Work item | In the records below, find the line containing "day, not $100 – $200/hour.", then reproduce that line and every one after it to the end, exactly and alone.

Data extract |
++++++

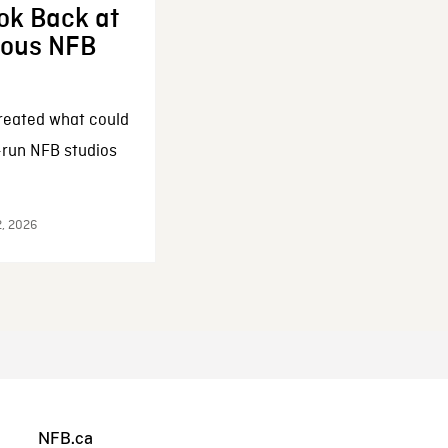
ok Back at
enous NFB
reated what could
-run NFB studios
2, 2026
NFB.ca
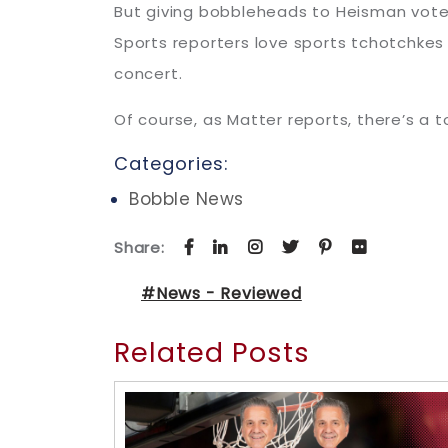
But giving bobbleheads to Heisman voters 
Sports reporters love sports tchotchkes
concert.
Of course, as Matter reports, there’s a t
Categories:
Bobble News
Share:
#News - Reviewed
Related Posts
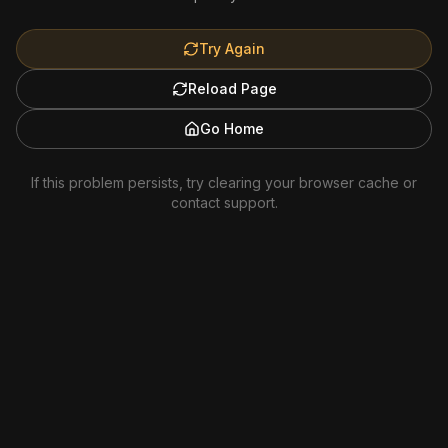
Try Again
Reload Page
Go Home
If this problem persists, try clearing your browser cache or
contact support.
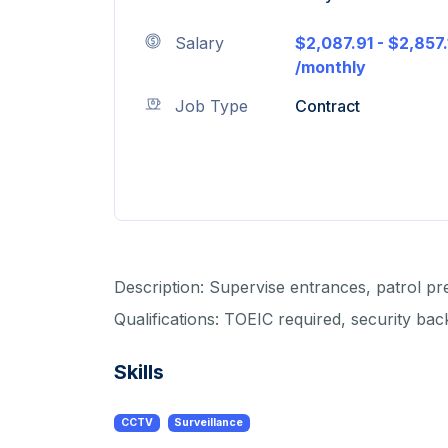
Salary
$2,087.91 - $2,857.
/monthly
Job Type
Contract
Description: Supervise entrances, patrol pr
Qualifications: TOEIC required, security b
Skills
CCTV
Surveillance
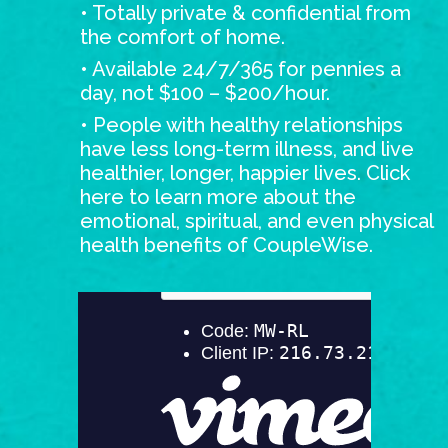
• Totally private & confidential from
the comfort of home.
• Available 24/7/365 for pennies a
day, not $100 – $200/hour.
• People with healthy relationships
have less long-term illness, and live
healthier, longer, happier lives.
Click
here
to learn more about the
emotional, spiritual, and even physical
health benefits of CoupleWise.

++++++

Reply |
day, not $100 – $200/hour.
• People with healthy relationships
have less long-term illness, and live
healthier, longer, happier lives.
Click
here
to learn more about the
emotional, spiritual, and even physical
health benefits of CoupleWise.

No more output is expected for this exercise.